Tensor Data Model

Introduction

TDM is a prototype aiming at developing the utilization of tensors connected to data sources for Big Data analytics. TDM Scala library is based on Spark DataFrames and uses shapeless to provide users with a type-safe implementation that is centered around dimensions' values instead of integer indexes.

The formal definition of the model is described in the following article Polystore and Tensor Data Model for Logical Data Independence and Impedance Mismatch in Big Data Analytics.

Related work and weakness

The most similiar works are:

The use of tensors in frameworks such as Tensorflow, Theano, NumPy, PyTorch, TensorLy, is error-prone and brings several bad habits, usually banned from good practices, that reduce evolution, reuse, etc. For example, most of tensor libraries implement tensors’ dimensions using integer indexes regardless of their real nature (string, timestamp, etc.). Thus, tensors are usually defined as multidimensional arrays; users assign an implicit meaning to dimensions and at best put comments in their code to remember the meaning of their constructions, dimension names or dimension order before or after operators are applied. This can lead to errors which cannot be easily understood because it is technically correct but functionally incorrect.

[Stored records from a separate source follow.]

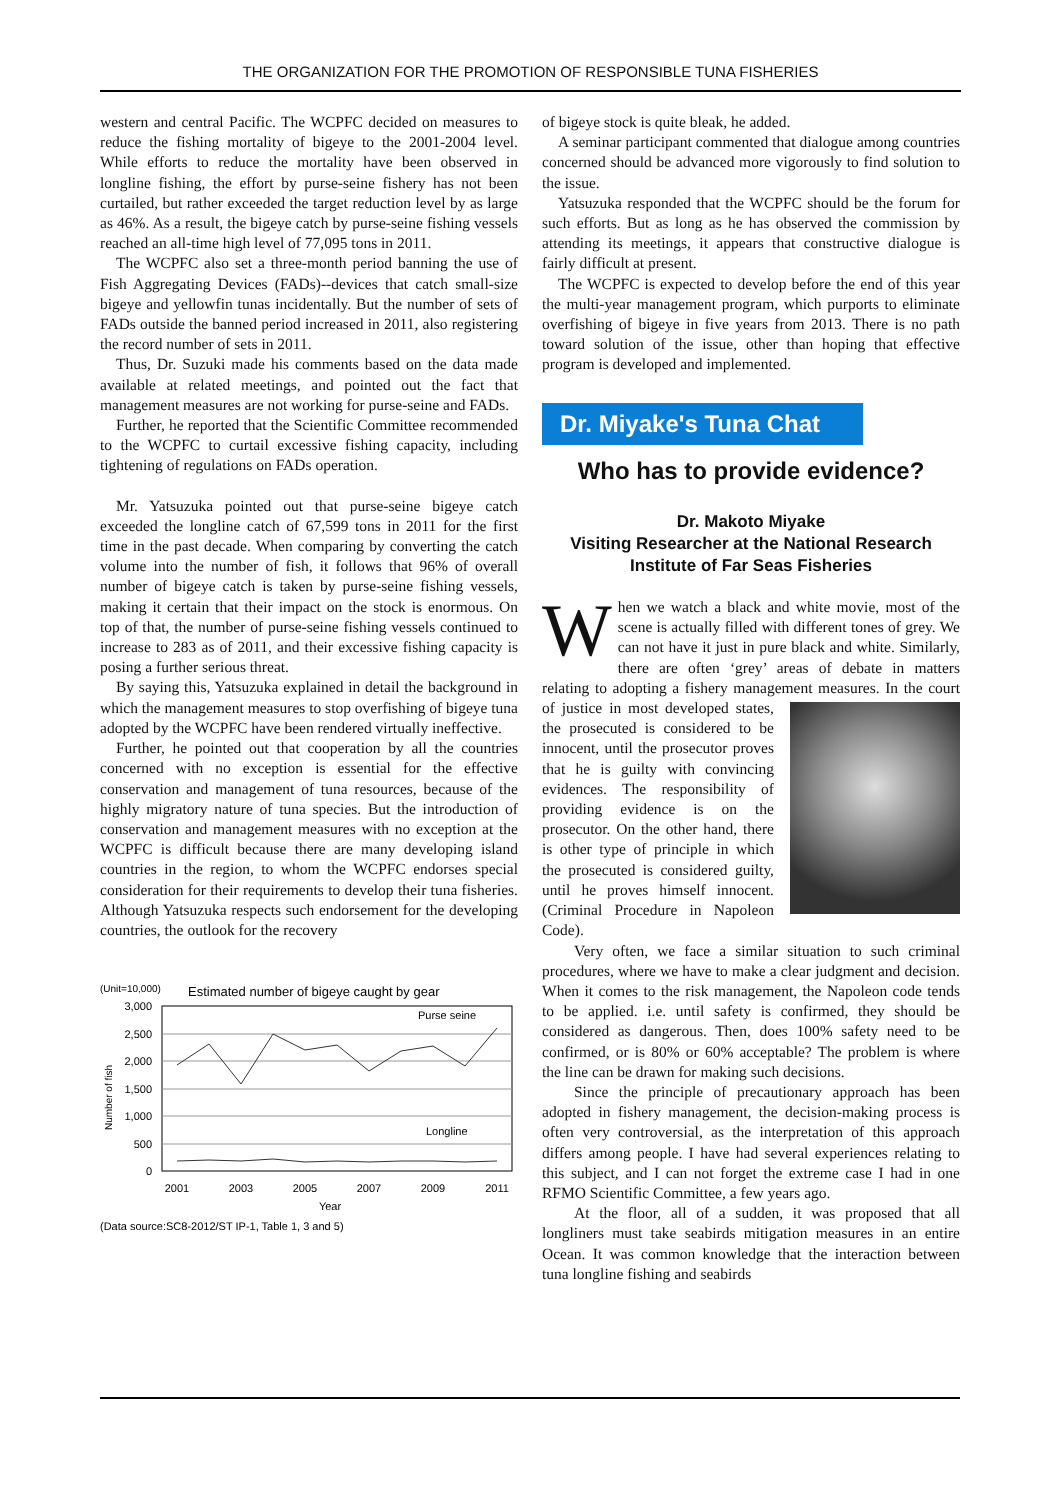THE ORGANIZATION FOR THE PROMOTION OF RESPONSIBLE TUNA FISHERIES
western and central Pacific. The WCPFC decided on measures to reduce the fishing mortality of bigeye to the 2001-2004 level. While efforts to reduce the mortality have been observed in longline fishing, the effort by purse-seine fishery has not been curtailed, but rather exceeded the target reduction level by as large as 46%. As a result, the bigeye catch by purse-seine fishing vessels reached an all-time high level of 77,095 tons in 2011.
The WCPFC also set a three-month period banning the use of Fish Aggregating Devices (FADs)--devices that catch small-size bigeye and yellowfin tunas incidentally. But the number of sets of FADs outside the banned period increased in 2011, also registering the record number of sets in 2011.
Thus, Dr. Suzuki made his comments based on the data made available at related meetings, and pointed out the fact that management measures are not working for purse-seine and FADs.
Further, he reported that the Scientific Committee recommended to the WCPFC to curtail excessive fishing capacity, including tightening of regulations on FADs operation.
Mr. Yatsuzuka pointed out that purse-seine bigeye catch exceeded the longline catch of 67,599 tons in 2011 for the first time in the past decade. When comparing by converting the catch volume into the number of fish, it follows that 96% of overall number of bigeye catch is taken by purse-seine fishing vessels, making it certain that their impact on the stock is enormous. On top of that, the number of purse-seine fishing vessels continued to increase to 283 as of 2011, and their excessive fishing capacity is posing a further serious threat.
By saying this, Yatsuzuka explained in detail the background in which the management measures to stop overfishing of bigeye tuna adopted by the WCPFC have been rendered virtually ineffective.
Further, he pointed out that cooperation by all the countries concerned with no exception is essential for the effective conservation and management of tuna resources, because of the highly migratory nature of tuna species. But the introduction of conservation and management measures with no exception at the WCPFC is difficult because there are many developing island countries in the region, to whom the WCPFC endorses special consideration for their requirements to develop their tuna fisheries. Although Yatsuzuka respects such endorsement for the developing countries, the outlook for the recovery
(Unit=10,000)
Estimated number of bigeye caught by gear
3,000
2,500
2,000
1,500
1,000
500
0
Purse seine
Longline
2001
2003
2005
2007
2009
2011
Year
Number of fish
(Data source:SC8-2012/ST IP-1, Table 1, 3 and 5)
of bigeye stock is quite bleak, he added.
A seminar participant commented that dialogue among countries concerned should be advanced more vigorously to find solution to the issue.
Yatsuzuka responded that the WCPFC should be the forum for such efforts. But as long as he has observed the commission by attending its meetings, it appears that constructive dialogue is fairly difficult at present.
The WCPFC is expected to develop before the end of this year the multi-year management program, which purports to eliminate overfishing of bigeye in five years from 2013. There is no path toward solution of the issue, other than hoping that effective program is developed and implemented.
Dr. Miyake's Tuna Chat
Who has to provide evidence?
Dr. Makoto Miyake
Visiting Researcher at the National Research Institute of Far Seas Fisheries
When we watch a black and white movie, most of the scene is actually filled with different tones of grey. We can not have it just in pure black and white. Similarly, there are often ‘grey’ areas of debate in matters relating to adopting a fishery management measures. In the court of justice in most developed states, the prosecuted is considered to be innocent, until the prosecutor proves that he is guilty with convincing evidences. The responsibility of providing evidence is on the prosecutor. On the other hand, there is other type of principle in which the prosecuted is considered guilty, until he proves himself innocent. (Criminal Procedure in Napoleon Code).
Very often, we face a similar situation to such criminal procedures, where we have to make a clear judgment and decision. When it comes to the risk management, the Napoleon code tends to be applied. i.e. until safety is confirmed, they should be considered as dangerous. Then, does 100% safety need to be confirmed, or is 80% or 60% acceptable? The problem is where the line can be drawn for making such decisions.
Since the principle of precautionary approach has been adopted in fishery management, the decision-making process is often very controversial, as the interpretation of this approach differs among people. I have had several experiences relating to this subject, and I can not forget the extreme case I had in one RFMO Scientific Committee, a few years ago.
At the floor, all of a sudden, it was proposed that all longliners must take seabirds mitigation measures in an entire Ocean. It was common knowledge that the interaction between tuna longline fishing and seabirds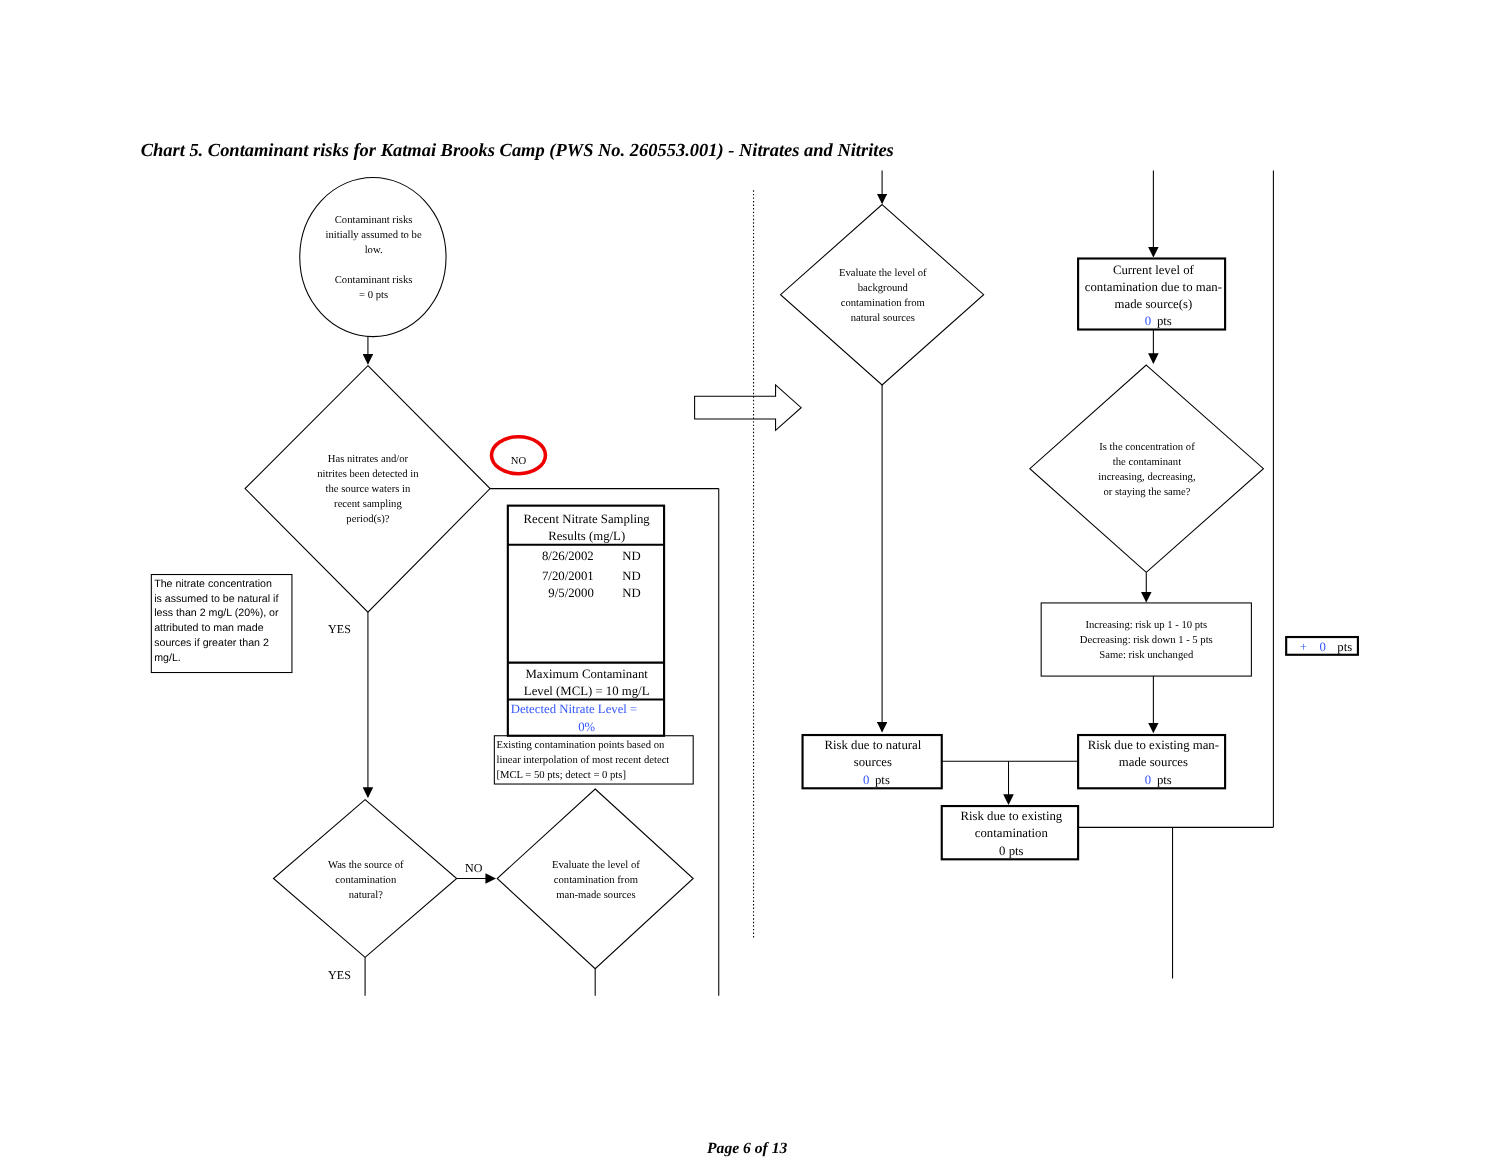Chart 5. Contaminant risks for Katmai Brooks Camp (PWS No. 260553.001) - Nitrates and Nitrites
Contaminant risks
initially assumed to be
low.
Contaminant risks
= 0 pts
Has nitrates and/or
nitrites been detected in
the source waters in
recent sampling
period(s)?
NO
The nitrate concentration
is assumed to be natural if
less than 2 mg/L (20%), or
attributed to man made
sources if greater than 2
mg/L.
YES
Recent Nitrate Sampling
Results (mg/L)
8/26/2002
ND
7/20/2001
ND
9/5/2000
ND
Maximum Contaminant
Level (MCL) = 10 mg/L
Detected Nitrate Level =
0%
Existing contamination points based on
linear interpolation of most recent detect
[MCL = 50 pts; detect = 0 pts]
Was the source of
contamination
natural?
NO
Evaluate the level of
contamination from
man-made sources
YES
Evaluate the level of
background
contamination from
natural sources
Current level of
contamination due to man-
made source(s)
0
pts
Is the concentration of
the contaminant
increasing, decreasing,
or staying the same?
Increasing: risk up 1 - 10 pts
Decreasing: risk down 1 - 5 pts
Same: risk unchanged
+
0
pts
Risk due to natural
sources
0
pts
Risk due to existing man-
made sources
0
pts
Risk due to existing
contamination
0 pts
Page 6 of 13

Tensors are also disconnected from data sources, failing to take advantage of the expressiveness of data models and well-defined semantics of data manipulation operators.

Benefits of TDM

First, TDM library is based on the formal TDM data model (defined here) and allows users to specify semantically rich tensor data objects by adding schema to tensor mathematical object. It also provides users with a set of well-defined operators that can be combined to express complex transformations.

Second, TDM library is a type-safe implementation. Strong static typing is of primary importance in Big Data analytics because it allows to detect errors at compile time and thus avoid expensive buggy calculation phases which can end up with inconsistencies.

Third, TDM library connects to multiple data sources using a polystore architecture (see for example M. Stonebraker "one size fits all"). TDM can take advantage of several database management systems to handle multiple data models i.e., graph, time series, key-value, relational, and provides users with a uniform query interface to build views as well as to transform data according to algorithms needs.

How to use TDM library

Put the jar in the lib directory, at the root of your Scala project, and import the Spark dependencies. For sbt:

val sparkVersion = "3.2.0"

// Spark
libraryDependencies += "org.apache.spark" %% "spark-core" % sparkVersion
libraryDependencies += "org.apache.spark" %% "spark-sql" % sparkVersion
libraryDependencies += "org.apache.spark" %% "spark-mllib" % sparkVersion

Import the TDM functionnalities with

import tdm._
import tdm.core._

Create a Spark session

import org.apache.spark.sql.SparkSession

implicit val spark = SparkSession.builder().master("local[*]").getOrCreate()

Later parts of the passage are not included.